On the structural side, the closeness of the title battle might, conversely, have made the clubs involved less inclined to spend in January. Each of the clubs at the top has seen that they’re doing well enough to be close to winning the title so, in some ways, they’ve all simultaneously been provided with more evidence than usual that they’re good enough to edge the title with what they have already and, conversely, that their opponents might not be good enough to do the same.
More broadly, a lack of January signings also points to the corporatization of high-end football, whereby as the amount of money increases, the aversion to risk does too, alongside it every step of the way. We see this risk-minimization trend across the game, so it makes sense that it affects January spending at the top now, too.
Specifically, these clubs could be less likely to spend in January because their seasons are now planned out in detail in advance, like a business, whereas spending midway through a season has always, in the past, been more closely associated with more amateurish attitudes and phrases such as “on a whim” and “taking a punt.”

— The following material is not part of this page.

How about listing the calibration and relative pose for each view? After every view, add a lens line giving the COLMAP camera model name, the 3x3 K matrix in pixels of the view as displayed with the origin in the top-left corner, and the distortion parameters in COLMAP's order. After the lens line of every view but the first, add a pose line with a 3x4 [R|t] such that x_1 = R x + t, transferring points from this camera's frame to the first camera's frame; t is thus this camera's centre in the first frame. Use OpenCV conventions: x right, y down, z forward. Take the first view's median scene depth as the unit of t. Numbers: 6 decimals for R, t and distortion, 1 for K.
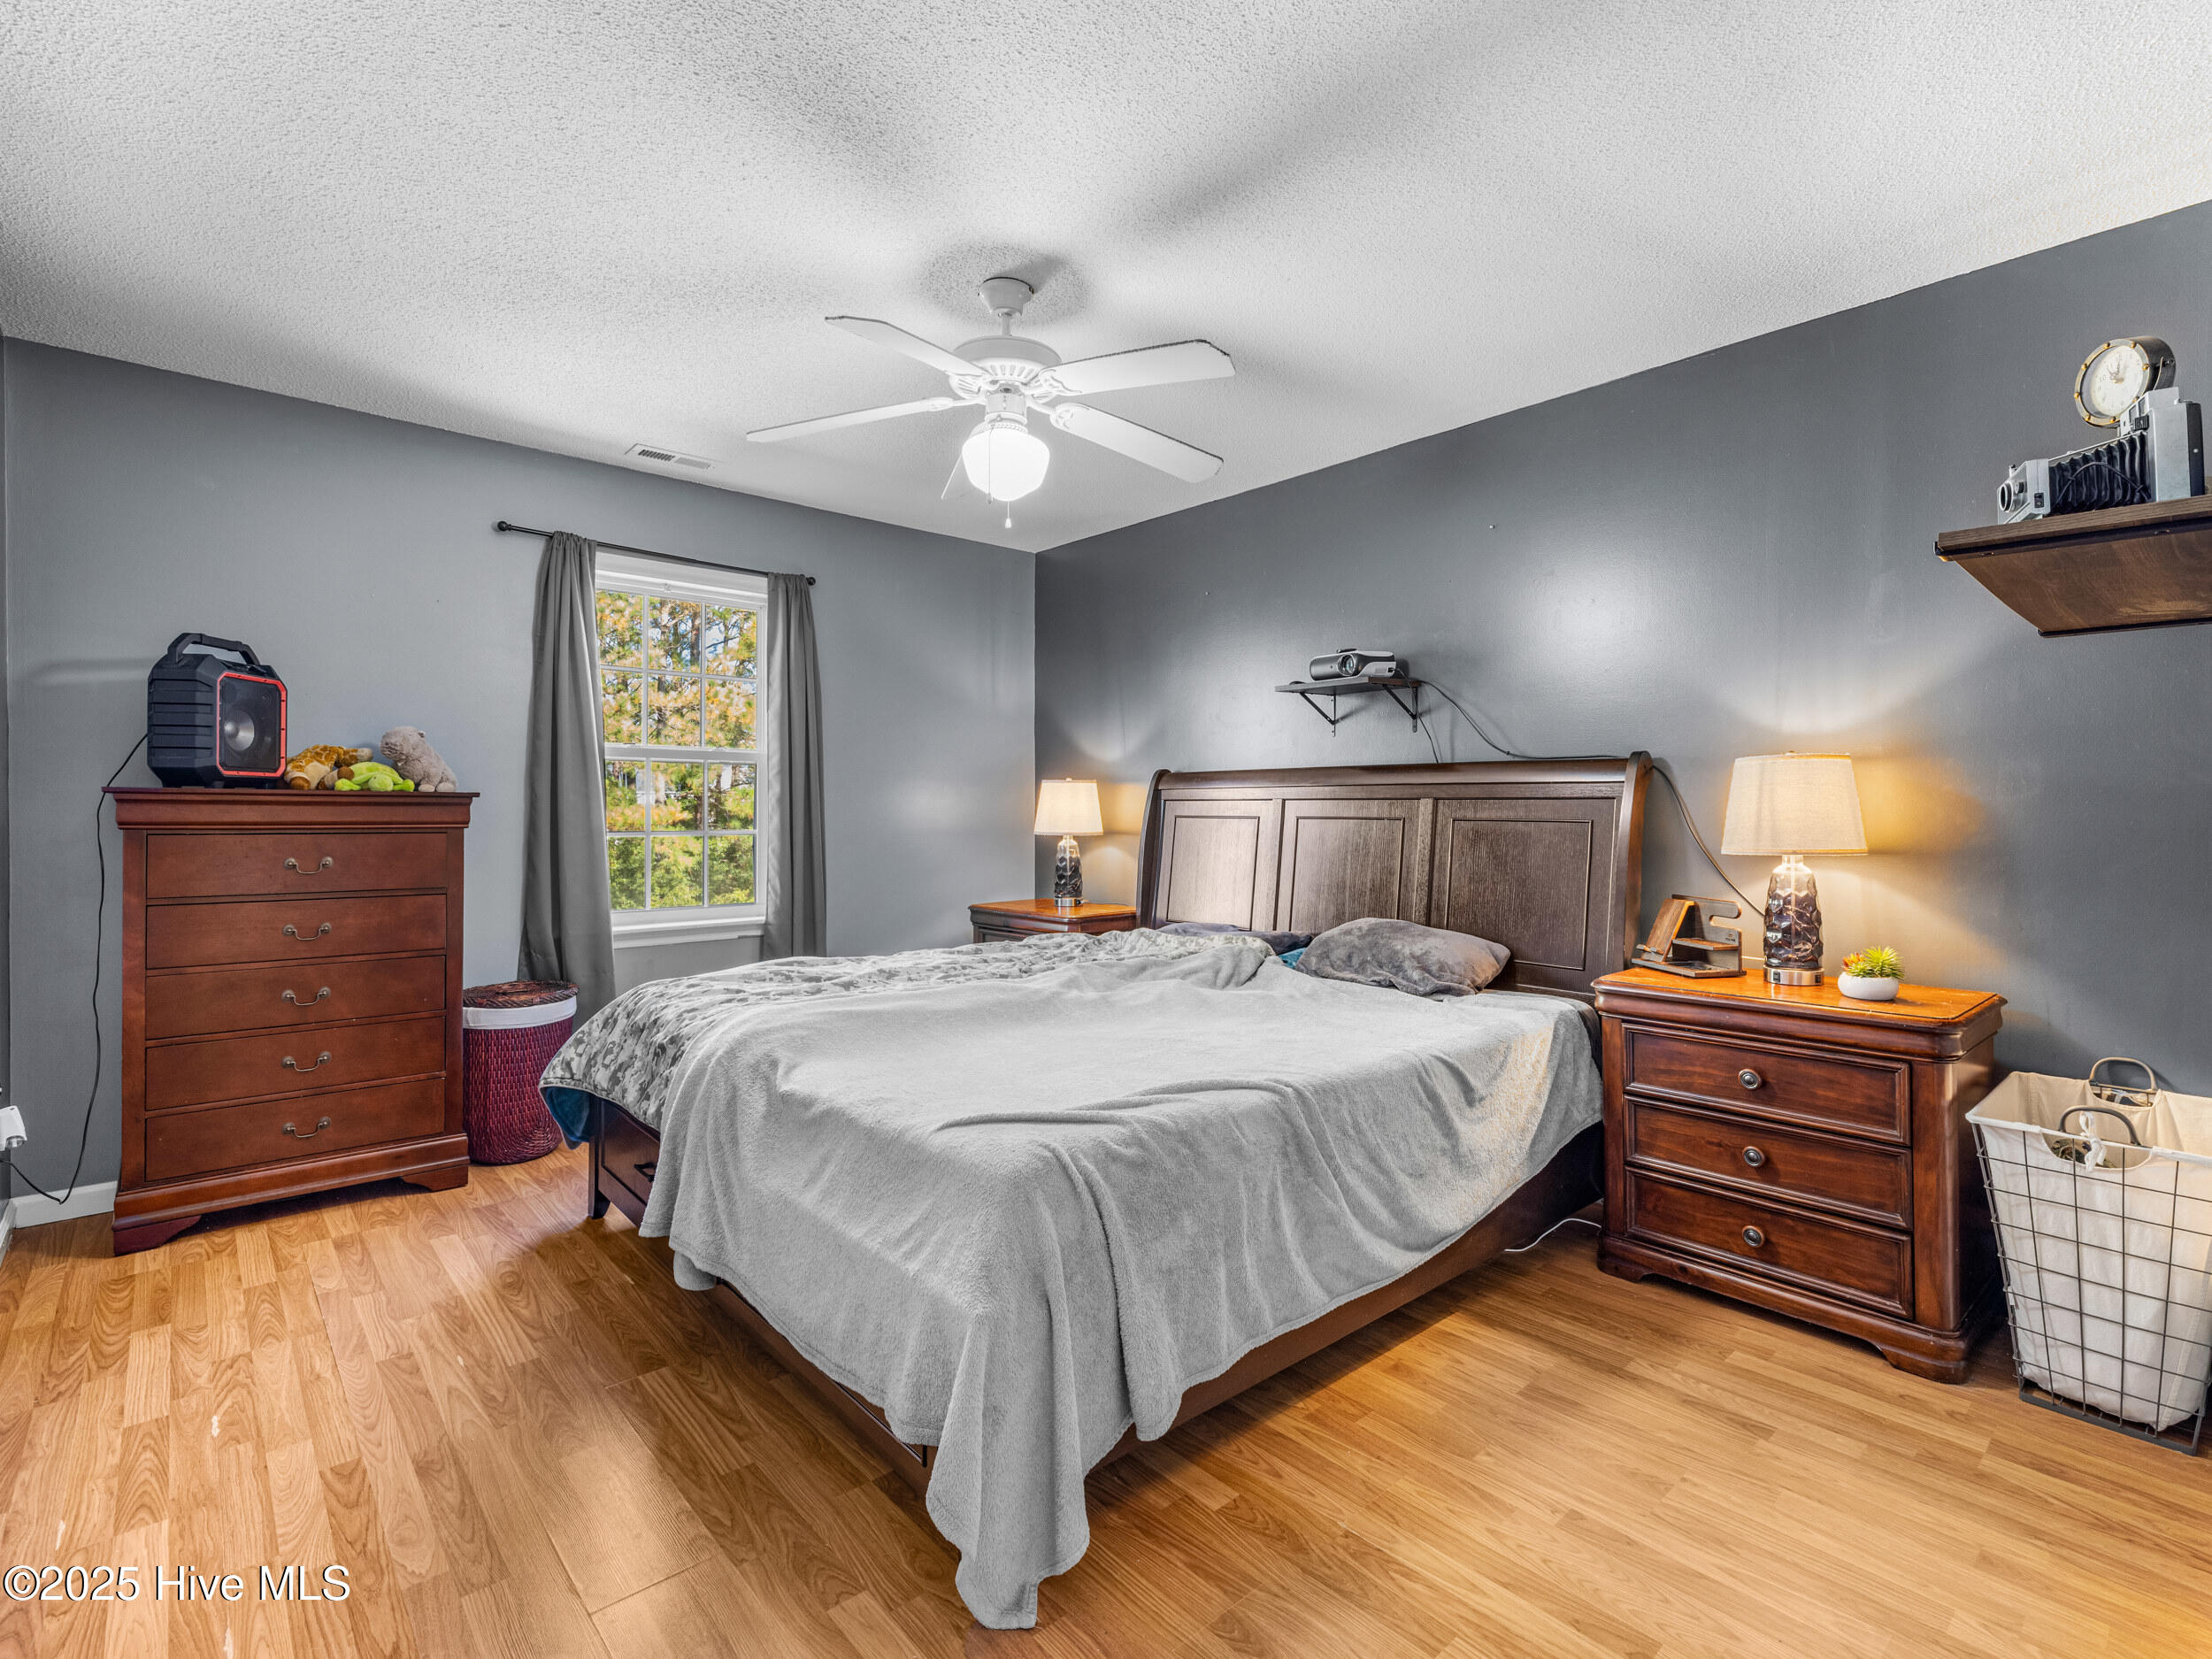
lens RADIAL K [[1038.9, 0, 1123.9], [0, 1038.9, 824.2], [0, 0, 1]] dist [-0.001918, -0.000407]
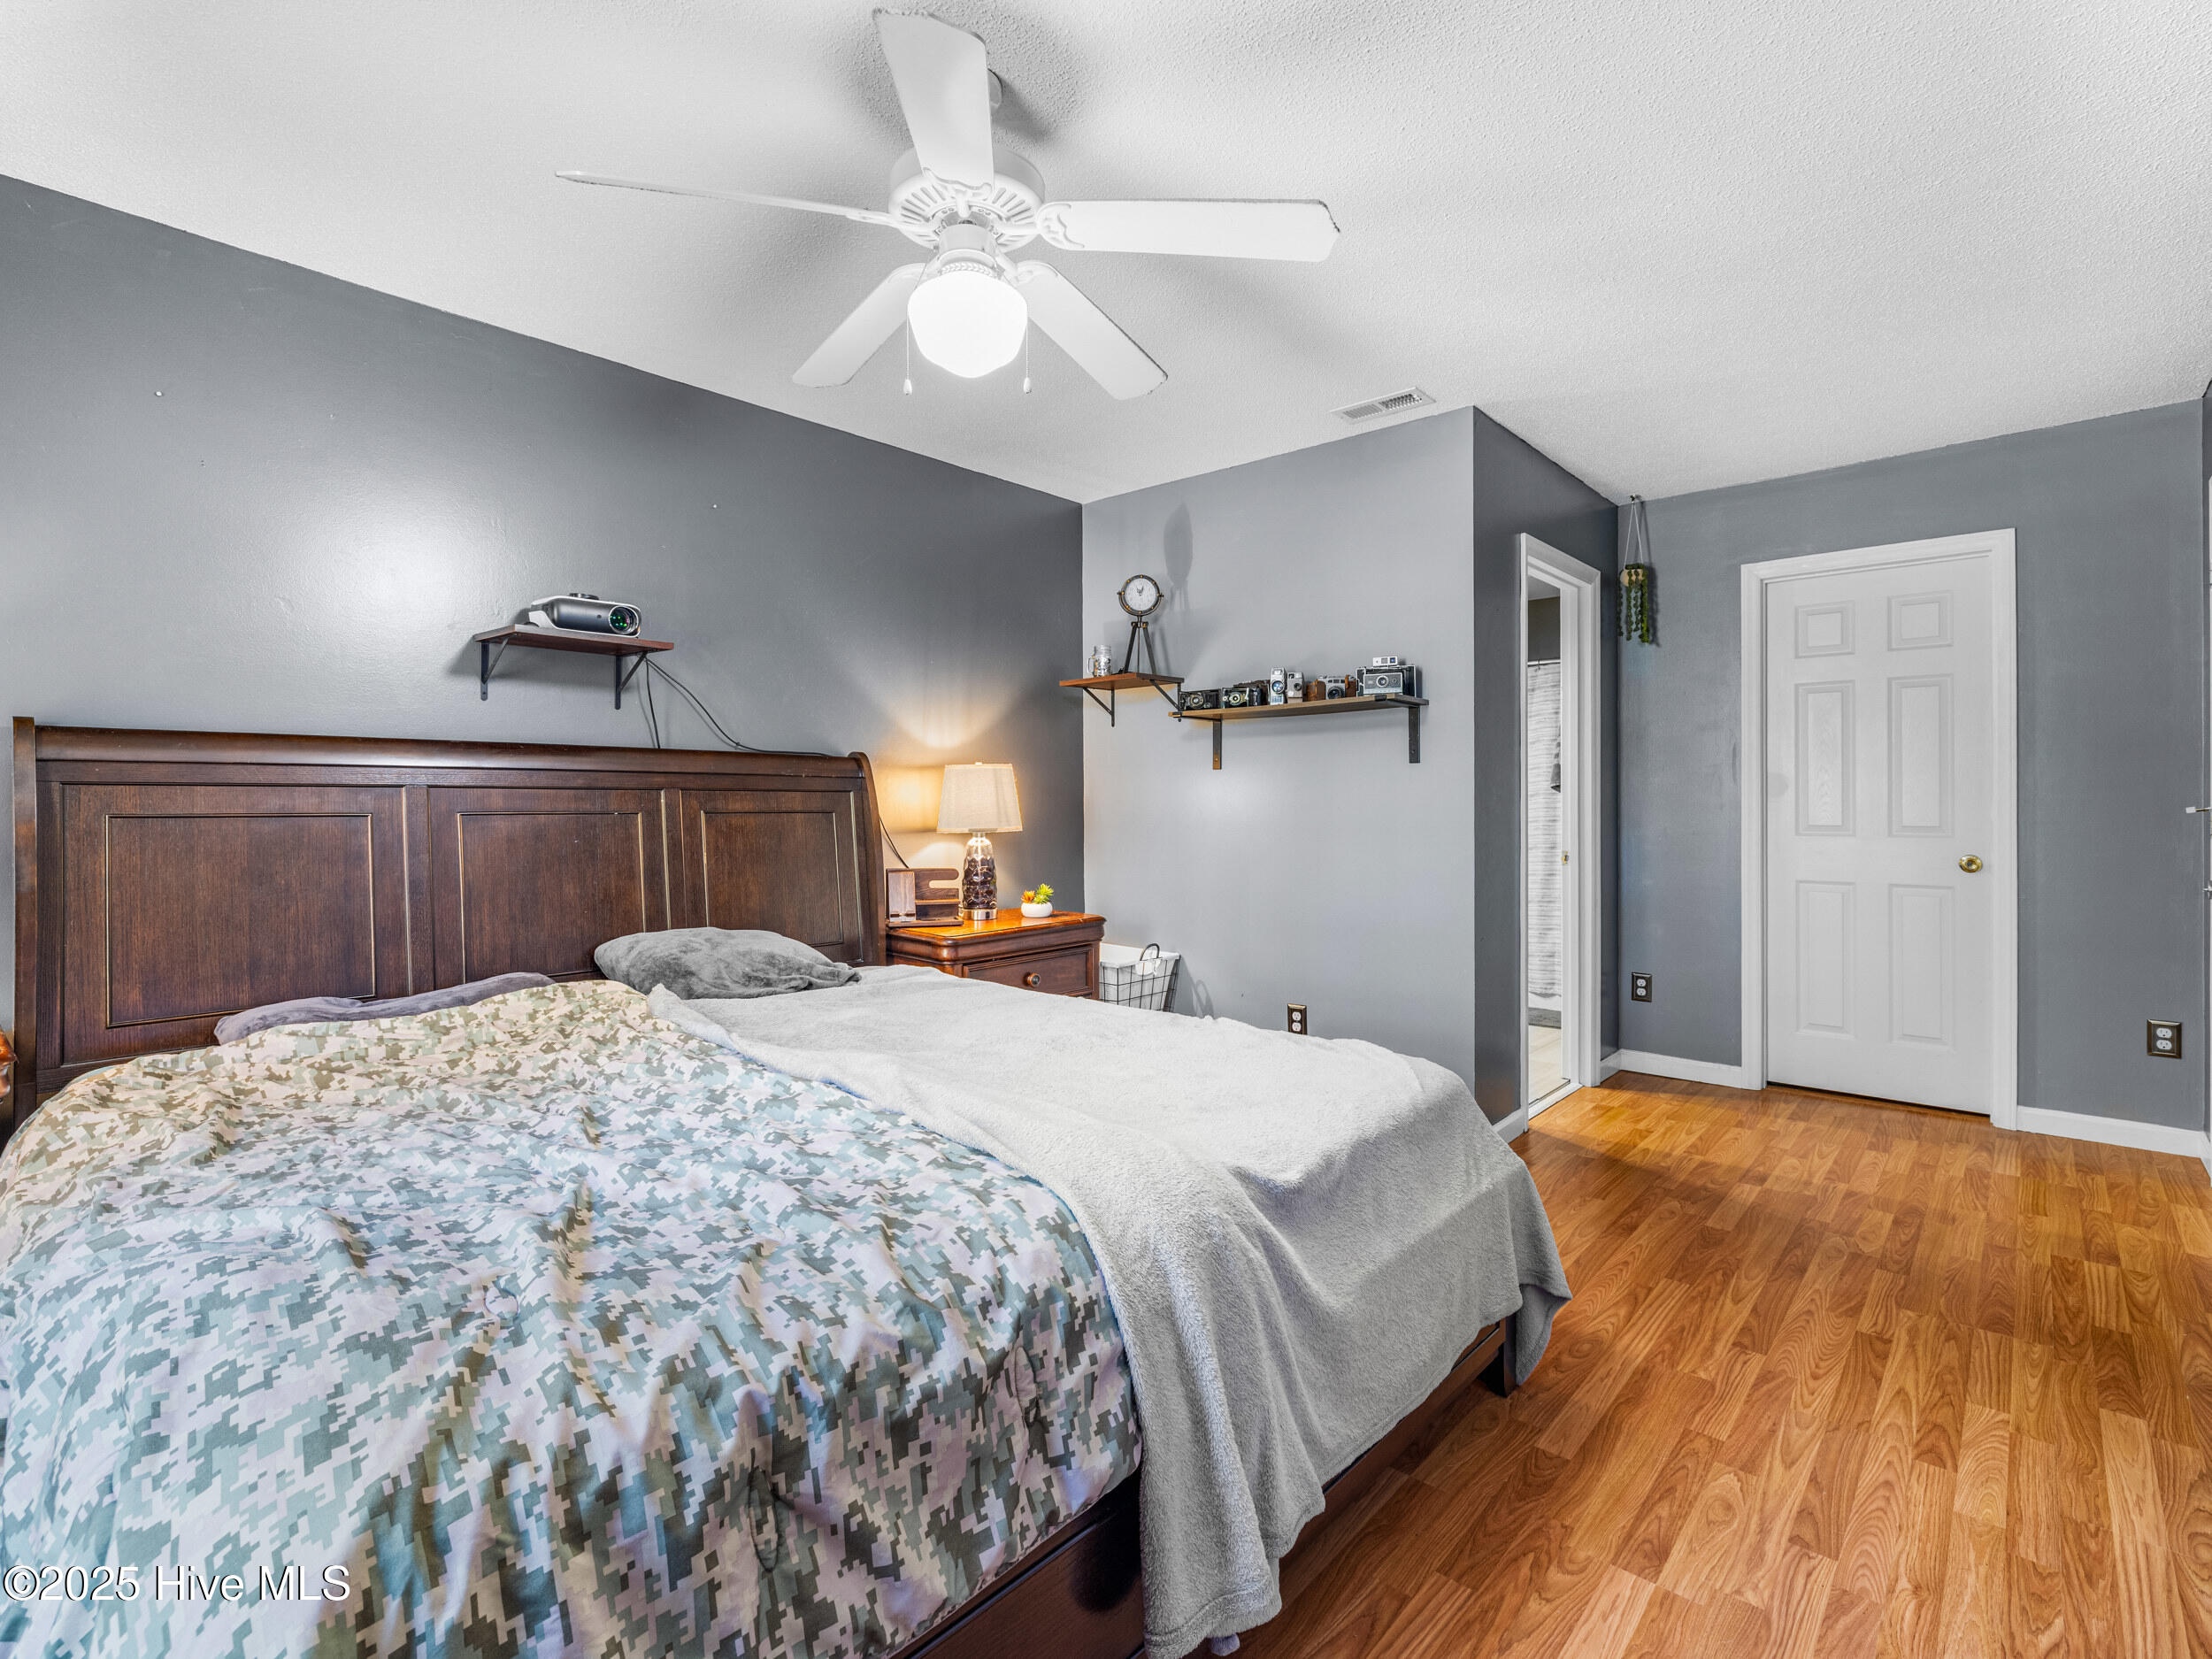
lens RADIAL K [[1038.9, 0, 1124.5], [0, 1038.9, 821.1], [0, 0, 1]] dist [-0.001918, -0.000407]
pose [[-0.111312, -0.016030, 0.993656, -0.875168], [0.013449, 0.999754, 0.017635, -0.010087], [-0.993694, 0.015327, -0.111069, 0.996549]]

Maybe, these days, the top clubs have begun to realize that, actually, not many great, title-winning recruitment decisions have ever taken place in January, where the market for players is highly hit and miss, and calm continuity actually more often wins titles? Even legendary January success stories such as Manchester United’s 2007 loan of Henrik Larsson seem to crumble once the details are inspected closely—perhaps the clubs really have caught on?
It’s a decent theory, almost certainly with some element of truth in it, but exactly how much truth is still probably up for grabs—still not exactly proven—because the individual reasons for individual clubs not buying big clouds the issue quite a bit.
Unfortunately for this budding football theorist, each of Manchester City, Arsenal, Tottenham and Manchester United might well be a more corporate entity than ever before—and that would explain why Leicester, the one club that could not possibly have planned for the season it’s currently having is the exceptional club in terms of buying players. But they each also have their own individual stories to explain their lack of spending, too.
Arsenal has a squad full of players and a manager who talks constantly about solidarity: buying now would probably mean sacrificing a young star such as Alex Oxlade-Chamberlain, and that’s just not Arsene Wenger’s style. City is likely to have a new manager in the summer, and perhaps wishes not to burden him with too many of the old manager’s signings. Tottenham is saving money for a new stadium. And Manchester United seems to be caught in some kind of directionless malaise, where inactivity isn’t really a preference but a default setting because it doesn’t know what else to do.
These are more leading questions than definite explanations, and rightly so, because trends only emerge clearly over the course of more than one season; requiring, for instance, lots of data as proof that they aren’t mere one-offs or points of comparison to prove that they are, in fact, trends.
What’s more clear is the effect that this generalised lack of January spending will have on the Premier League title race. The top clubs have given us no reason to believe that any of them will either dramatically break away or drop off from the rest. No one has initiated some great shift with some great signing.
So the news from January is, if anything: expect more of the same to come. And with what we’ve been able to watch so far, that’s certainly no bad thing.